Setelah dilakukan penghematan, anggaran daerah tersebut dinilai sudah cukup untuk memenuhi kewajiban pembayaran gaji para pegawainya. Tito juga memberikan apresiasi kepada Pemerintah Kabupaten Lahat di Sumatera Selatan yang telah lebih dulu melakukan efisiensi belanja pendukung operasional. Hasilnya, kabupaten tersebut berhasil menghemat sekitar Rp400 miliar.

Saya minta kerjakan dulu itu (efisiensi), jangan tahu-tahu minta saja langsung tambahan DAU (Dana Alokasi Umum). Kerjakan dulu efisiensi dan kami akan turunkan tim, katanya.

Langkah Kedua: Verifikasi Dana Bagi Hasil

Menurut Tito, langkah berikutnya adalah memeriksa apakah daerah yang bersangkutan masih memiliki hak atas Dana Bagi Hasil (DBH) yang belum disalurkan oleh Kementerian Keuangan.

Jika masih ada DBH yang belum dibagikan, Kemendagri akan berkoordinasi dengan Kementerian Keuangan agar dana tersebut segera dibayarkan. Tujuannya adalah agar dana tersebut dapat dimanfaatkan untuk membiayai belanja pegawai.

Namun, apabila setelah dilakukan efisiensi dan penyaluran DBH tetap belum mencukupi kebutuhan belanja pegawai, pemerintah baru akan mempertimbangkan pemberian top up TKD dari Kementerian Keuangan.

Tito memperkirakan terdapat sekitar 79 daerah yang masuk dalam kategori tersebut. Ia juga menjelaskan bahwa angka ini berbeda dengan data yang disampaikan Menteri Keuangan yang menyebut sekitar 490 daerah. Menurut Tito, angka 490 daerah tersebut mengacu pada daerah yang masih memiliki DBH yang belum dibayarkan, bukan daerah yang mengalami kesulitan membayar belanja pegawai.

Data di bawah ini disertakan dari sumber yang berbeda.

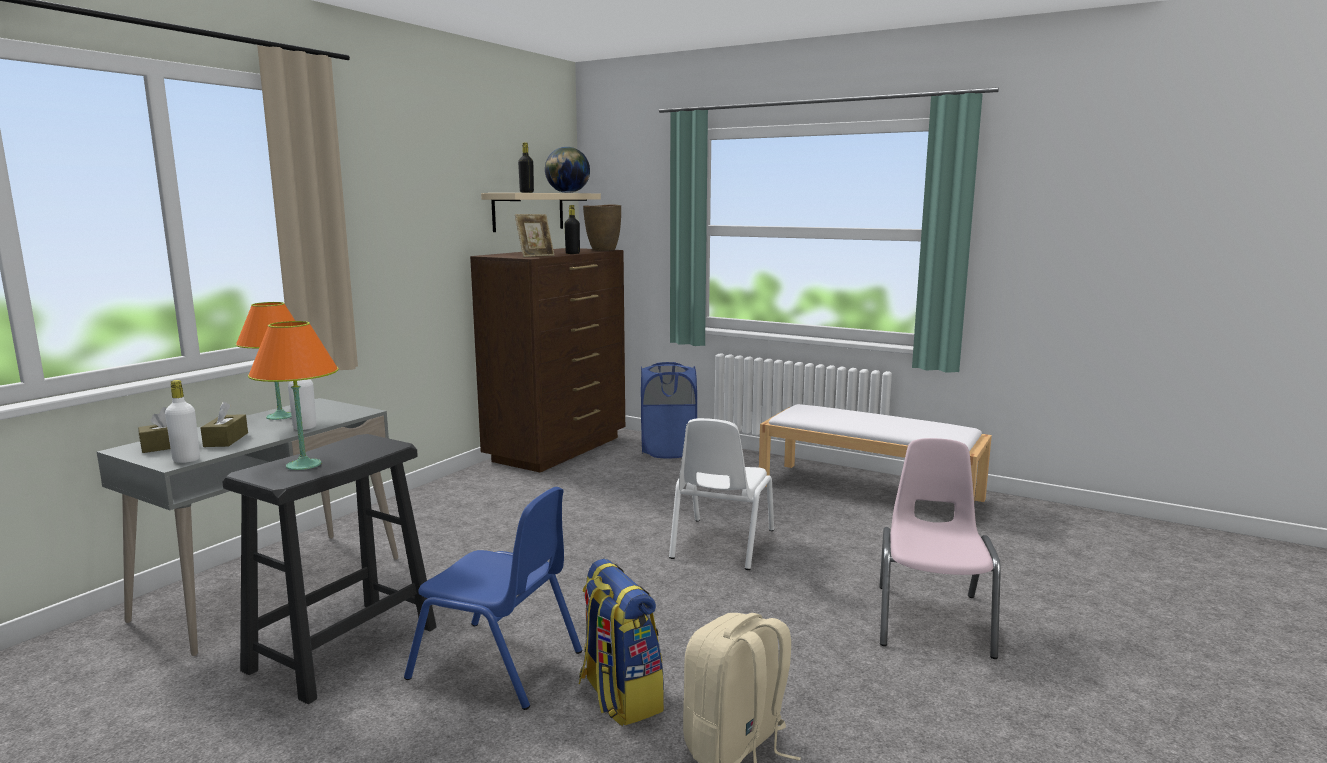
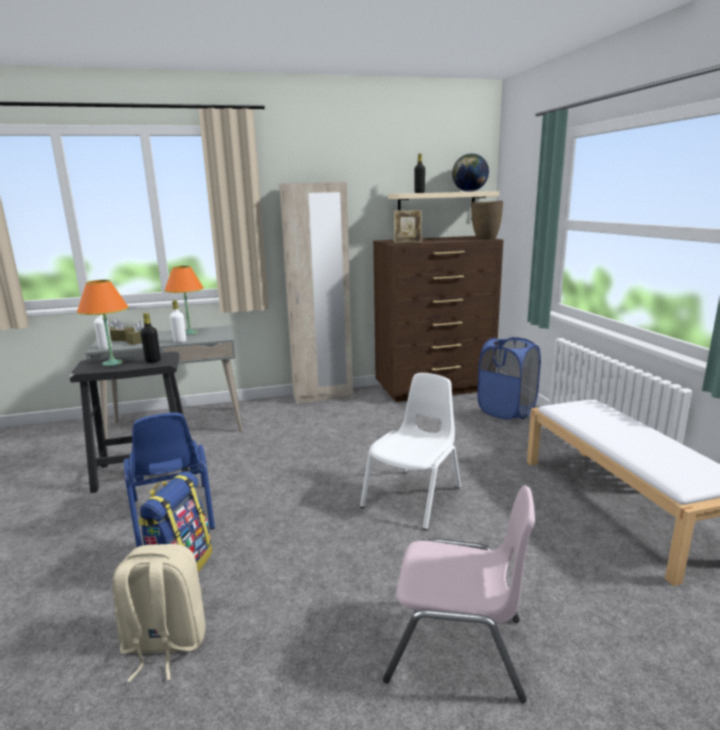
camera: 45 degrees right, 5 degrees up
(433, 491) = (323, 396): none -> beige wardrobe
(572, 253) = (443, 241): black bottle -> black bottle (153, 361)
(721, 544) = (413, 497): white chair -> white chair turned 150 degrees clockwise
(932, 620) = (456, 648): pink chair -> pink chair turned 45 degrees clockwise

Frequently Asked Questions

Apa itu TKD?

Transfer ke Daerah (TKD) adalah dana yang dialokasikan pemerintah pusat kepada pemerintah daerah untuk membiayai berbagai kebutuhan operasional dan belanja pegawai.

Mengapa Kemendagri Bakal Cek ke 79 Daerah?

Kemendagri Bakal Cek ke 79 Daerah untuk memastikan bahwa daerah-daerah tersebut benar-benar memerlukan bantuan dana tambahan setelah melalui proses evaluasi dan efisiensi anggaran.

Berapa lama proses evaluasi akan berlangsung?

Proses evaluasi akan dilakukan secara bertahap dengan menurunkan tim ke masing-masing daerah untuk memastikan kondisi keuangan yang sebenarnya.

Apakah semua daerah akan menerima TKD?

Tidak semua daerah akan menerima TKD. Hanya daerah yang telah melakukan efisiensi dan masih memiliki kekurangan setelah penyaluran DBH yang akan mendapat tambahan dana.